Many species of this tribe of plants, ripened seeds at Clapham; but I was careful to promote their impregnation, by repeatedly rubbing Pollen upon the Stigma, and exposing their flowers as much as possible to the sun, never suffering any wet to fall upon them at this period; nor have I any doubt that most of these plants, if not all, by attention on the gardener's part at the critical time, when the stigma exudes its viscous liquid, may be made to ripen seeds with us. In the hermaphrodite genera of Paranomus, Erodendrum, and Serruria, some species afford them annually without any care at all.

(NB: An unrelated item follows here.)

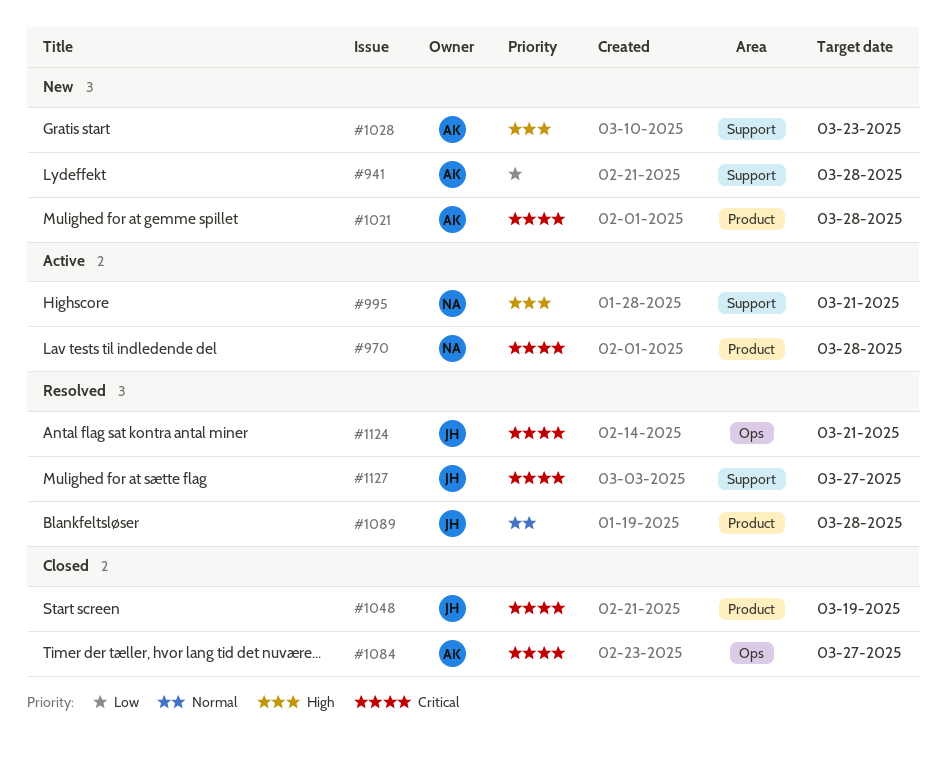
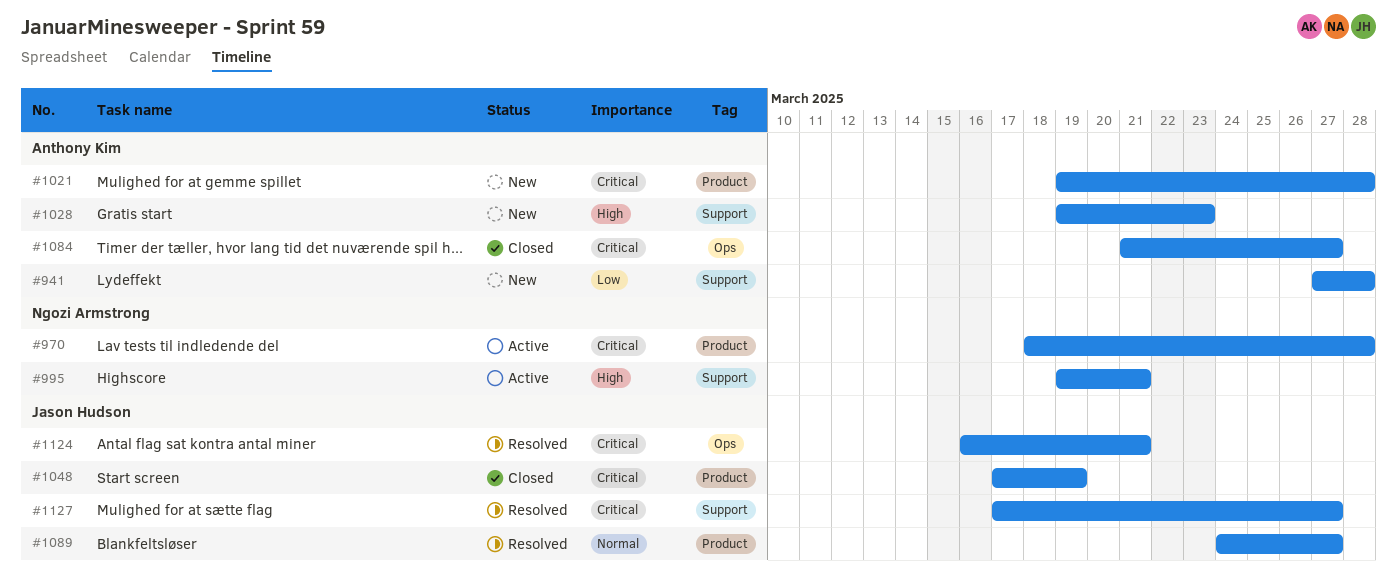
#1089, due: Mar 28 -> Mar 27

With respect to their diseases, I have only observed one, but that is too often fatal. It commonly appears towards the end of summer, and in the autumn, mostly attacking the largest and healthiest plants. This gangrene, if I may use the term, always begins in that part of the stem near the root, and with close attention may be soon discovered, as the diseased part immediately changes colour. The only remedy I yet know, is to cutaway all that is discoloured, not leaving the smallest unsound speck, and paring the wound quite smooth; then close it up with grafting clay, under which lay a sufficient quantity of dry wood or bone ashes to dry up the moisture of the wound, and then press the clay tight to prevent any water flowing towards the stem till a new bark is deposited over the wound. I am unable to assign any cause for this disorder, except it is the effect of hot sunshine immediately succeeding heavy thunder showers, at which time the bark may probably be scalded near the surface of the earth, which is the place the disorder generally first appears in, and which makes rapid progress.

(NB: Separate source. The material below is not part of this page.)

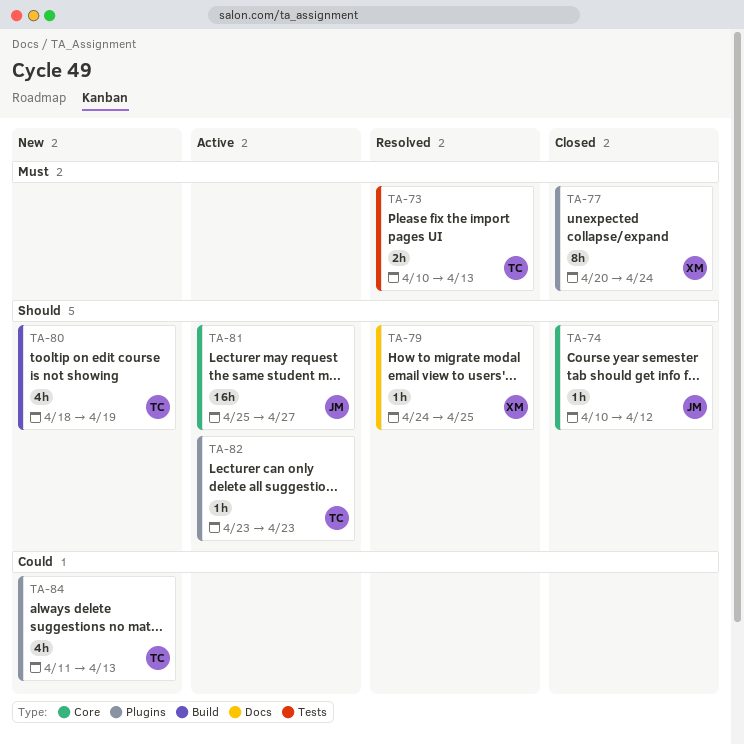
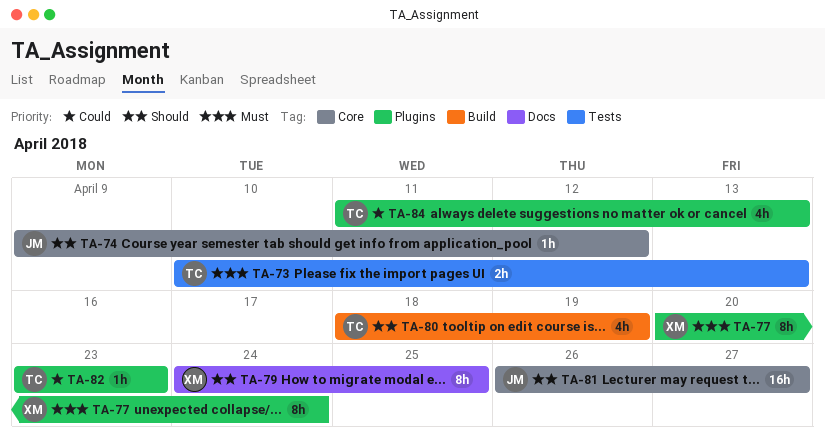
TA-74, start: Apr 10 -> Apr 9
TA-79, estimate: 1h -> 8h
TA-81, start: Apr 25 -> Apr 26
TA-82, priority: Should -> Could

In dividing the Natural Order of Proteēæ, into genera, those who are more learned than myself, think that the Inflorescence is of primary consequence, Tournefort, Boerhaave, and most botanists who lived before Linne, had no scruples in employing it: but, though the last named immortal naturalist made a law, always to exclude inflorescence from generic characters, he was nevertheless often forced to admit it himself; and this he managed with great cunning, by calling the Umbel, Catkin, Spathe, &c. of vegetables, which are only different sorts of Inflorescence, a Calyx. Among modern writers, I believe that Mr. R. A. Salisbury first dared publicly to dissent from the abovementioned canon of Linne, asserting not merely the utility but absolute necessity, of employing the Inflorescence in many Natural Orders; and it must be confessed that such generic distinctions are peculiarly useful to working gardeners, being always obvious if a plant flowers at all, as well as intelligible to the poorest capacity: in this point, accordingly, he has at length been followed by other eminent botanists. Next to the Inflorescence, the various modifications of the Fruit, and Seeds, as they are in many species unphilosophically denominated, seem to afford the best generic distinctions, in Proteeæ. As for their habit, no certain guess at the genus of an unknown species can be deduced from it; for this sometimes differs amazingly, not only in the same genus, but in individuals of the same species, and several are found with leaves, of very different shapes, growing at the same time upon one branch.